SYDNEY -- Patty Mills and his Boomers teammates knew who deserved prime-time billing, so they rescheduled their game and will keep watching Australia's historic run at the Women's World Cup.
It's fair to say Matildas fervour has reached fever pitch across Australia, which is co-hosting the tournament with New Zealand.
The Boomers, Australia's men's basketball team, are preparing for their World Cup later this month and had a warmup game against Brazil planned for Wednesday night. As soon as they realized it would clash with the Matildas' semifinal against England, they moved their game forward by more than two hours so they could watch the women's soccer.
"The Matildas have really captured the nation this World Cup," Mills, the Boomers captain and Atlanta Hawks guard, said Monday. "The way the ladies play with so much heart and passion has been so inspiring to witness.
"Just like the rest of the country, our Boomers team have been locked in for each game, watching it as a team."
They're not the only ones.
Times for elite-level Australian rules football matches were adjusted last Saturday so players, staff and supporters could catch some of the Matildas' dramatic penalty shootout win over fifth-ranked France in the quarterfinals in Brisbane.
The main nightly news program was pushed back by the host broadcaster nationally because of the game, which became the highest-rating program on Australian TV this year.
"Supporting our fellow Australian athletes is crucial, so moving our game was an easy decision," Mills said. "We are super excited to join the rest of Australia in watching the ladies on Wednesday after we play our second game in Melbourne. Up the Tillies!"

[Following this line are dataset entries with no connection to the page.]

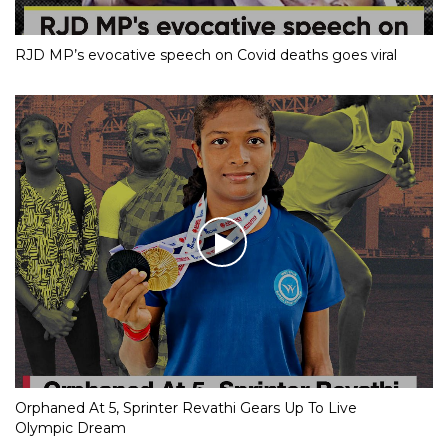
RJD MP’s evocative speech on Covid deaths goes viral
Orphaned At 5, Sprinter Revathi Gears Up To Live
Olympic Dream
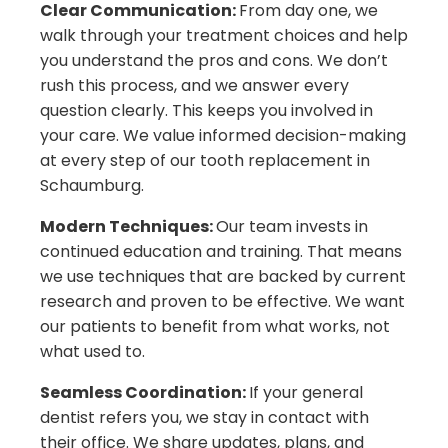
Clear Communication:
From day one, we
walk through your treatment choices and help
you understand the pros and cons. We don’t
rush this process, and we answer every
question clearly. This keeps you involved in
your care. We value informed decision-making
at every step of our tooth replacement in
Schaumburg.
Modern Techniques:
Our team invests in
continued education and training. That means
we use techniques that are backed by current
research and proven to be effective. We want
our patients to benefit from what works, not
what used to.
Seamless Coordination:
If your general
dentist refers you, we stay in contact with
their office. We share updates, plans, and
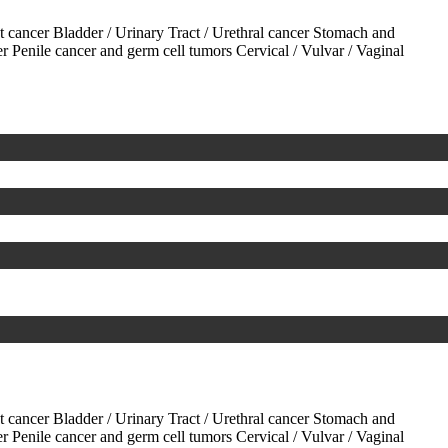
ct cancer
Bladder / Urinary Tract / Urethral cancer
Stomach and
er
Penile cancer and germ cell tumors
Cervical / Vulvar / Vaginal
ct cancer
Bladder / Urinary Tract / Urethral cancer
Stomach and
er
Penile cancer and germ cell tumors
Cervical / Vulvar / Vaginal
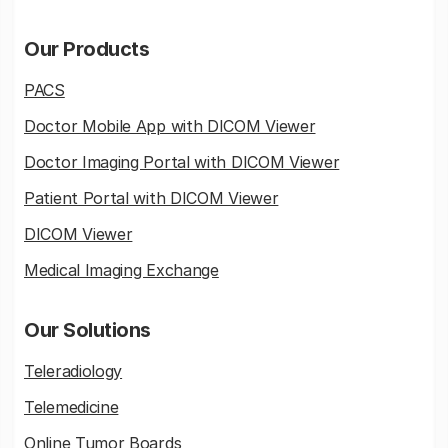
Our Products
PACS
Doctor Mobile App with DICOM Viewer
Doctor Imaging Portal with DICOM Viewer
Patient Portal with DICOM Viewer
DICOM Viewer
Medical Imaging Exchange
Our Solutions
Teleradiology
Telemedicine
Online Tumor Boards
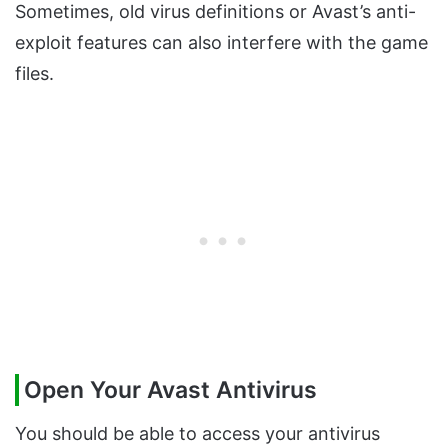
Sometimes, old virus definitions or Avast’s anti-
exploit features can also interfere with the game
files.
Open Your Avast Antivirus
You should be able to access your antivirus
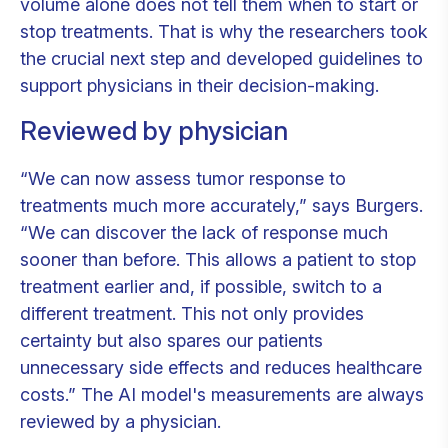
volume alone does not tell them when to start or
stop treatments. That is why the researchers took
the crucial next step and developed guidelines to
support physicians in their decision-making.
Reviewed
by physician
“We can now assess tumor response to
treatments much more accurately,” says Burgers.
“We can discover the lack of response much
sooner than before. This allows a patient to stop
treatment earlier and, if possible, switch to a
different treatment. This not only provides
certainty but also spares our patients
unnecessary side effects and reduces healthcare
costs.” The AI model's measurements are always
reviewed by a physician.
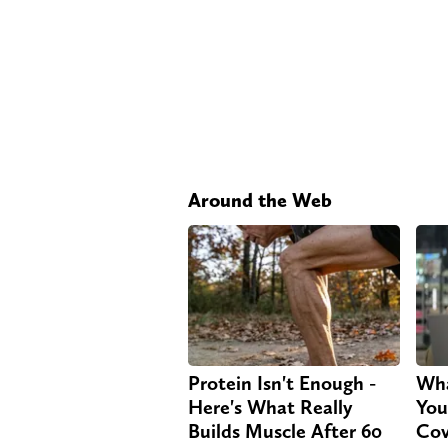
Around the Web
Protein Isn't Enough -
Wha
Here's What Really
You
Builds Muscle After 60
Cov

It seems almost everyone in Australia wants to watch the Matildas, either on TV, or in dedicated fan zones in the host cities that have attracted tens of thousands of people, or in pubs and clubs from the state capitals to tiny Outback communities.
Australia's round of 16 win over Denmark had the highest-rating television audience in Australia in 2023 -- for all of five days.
The quarterfinal win last weekend drew almost 5 million viewers for the free-to-air TV rightsholder, excluding public screenings and paid streaming. That's the most for a sports event since Lleyton Hewitt reached the final of the Australian Open tennis championship in 2005, and more than the grand finals in Australia's dominant football codes, Aussie rules and rugby league, in 20 years.
Politicians in the country of 26 million have been clambering to join the bandwagon, with Prime Minister Anthony Albanese last month suggesting a national public holiday should the Matildas win the title.
It's an idea now looking far more plausible with the home team potentially two wins away from what looked like an unlikely triumph earlier in the tournament. It's an extraordinary development considering some of the Matildas have played games with crowds of fewer than 500.
The anticipation and excitement is spreading in the South Pacific.
Star striker Mary Fowler, who is fast developing a cult-like status among Australian fans, has been dubbed `the pride of Papua New Guinea' and her mother's village of Kira Kira has united in supporting Mary and her teammates.